Six Ways Agencies can Manage the Risk of Cloud Crashes
When part of the Amazon EC2 Cloud crashed on April 21, the Federal government received a small but unwelcome lesson in the potential downsides of cloud hosting.
The crash of a key data center seized headlines by sending some high-profile commercial websites such as Quora and Reddit temporarily offline. Though less publicized, the U.S. Department of Energy was also a casualty. Its OpenEI website, which promotes collaboration in clean energy research, went down for almost two days.
The Amazon incident is a reminder that even the largest and most sophisticated cloud providers can encounter outages and other mishaps. Through careful planning, government agencies can embrace the cloud while reducing their exposure to unexpected downtime—and the resulting costs for the taxpayer.
There are various facets to a successful plan. Here are six of the most important:
- Incorporate failover for all points in the system. Every server image should be deployable in multiple regions and data centers, so your system can keep running even if there are outages in more than one region. Less visible components of your system require similar attention. For example, consider making failover arrangements for your DNS service so that you can access and change it even if it’s unavailable on certain machines.
- Develop the right architecture for your software. Architectural nuances can make a huge difference to your system’s failover response.

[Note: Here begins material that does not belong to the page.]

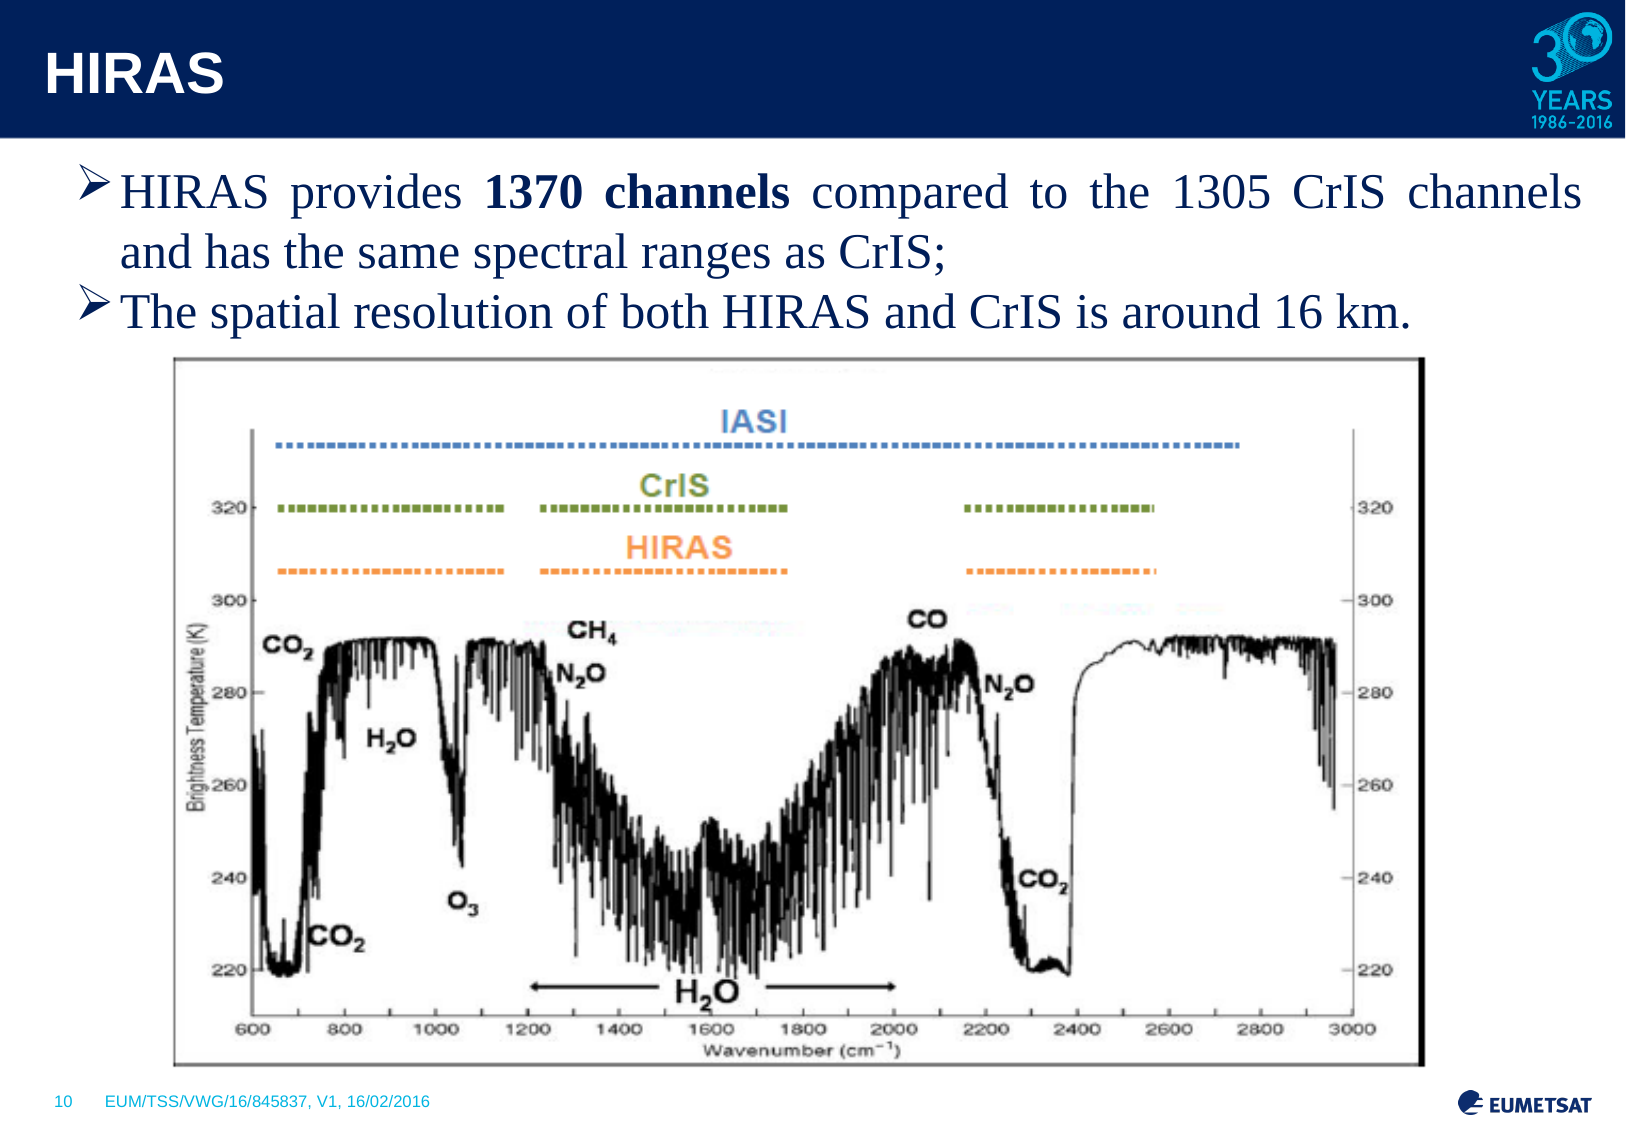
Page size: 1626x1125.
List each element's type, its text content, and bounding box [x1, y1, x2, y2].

text_box HIRAS provides 1370 channels compared to the 1305 CrIS channels and has the same spectral ranges as CrIS; The spatial resolution of both HIRAS and CrIS is around 16 km. [46, 150, 1598, 346]
title HIRAS [0, 0, 1514, 141]
picture [0, 0, 1626, 1125]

If you have a database in one region, for instance, it offers you no real protection to have server instances in another region unless updates to the database in one region carry over to the other. A carefully architected system will keep the database in sync with a copy of the database elsewhere, allowing for seamless failover.
- Take care in negotiating service level agreements. For fully managed services in particular, your SLA should provide reasonable compensation for the business losses you may suffer from a service outage. If you simply receive prorated credit for your hosting costs during downtime, that won’t compensate for the costs of a large system failure—and it doesn’t give your provider a great incentive to ensure steady service, either. This point is especially crucial in negotiating for SaaS, where you have to depend completely on your provider for failover.
- Design, implement and test a disaster recovery strategy. One component of such a strategy is the ability to draw on resources such as failover instances at a secondary provider, in case your main provider runs into trouble. Adequate provisions for data recovery and backup servers are also essential. Once a strategy is in place, you can run simulations to make sure your plans will actually work in a crisis. Without such periodic testing, your disaster recovery plan is likely to fail.
- In coding your software, plan for worst case scenarios. In every part of your code, it’s best to assume that the resources it needs to work might become unavailable at a given time, and that any part of the environment could go haywire. One technique to guard against such events is to simulate potential problems in your code, so that the software will respond correctly to a cloud outage. Otherwise, it might not recognize a failure in the system and could end up corrupting your agency’s data.
- Keep your risks in perspective, and plan accordingly. It can be extremely expensive to eliminate the risk of a temporary failure resulting from an outage or other problem in the cloud. In cases where even a brief downtime would incur massive costs or impair vital government services, multiple redundancies and split-second failover can be worth the investment. If a website or service is not so critical, your company might prefer to invest fewer resources and accept the risk that it could go down for several minutes or hours.
In light of the Amazon experience, should government agencies shy away from cloud hosting? Hardly. An organization is no less vulnerable if it hosts its own data, and it’s likely to be less adept at dealing with an outage than a skilled cloud provider will be. Meanwhile, the cost of preparing for such contingencies is considerably lower with cloud hosting.
Problems occur in all walks of life, and cloud computing is no exception. As long as your agency plans ahead, it should be able to weather a crisis in the cloud.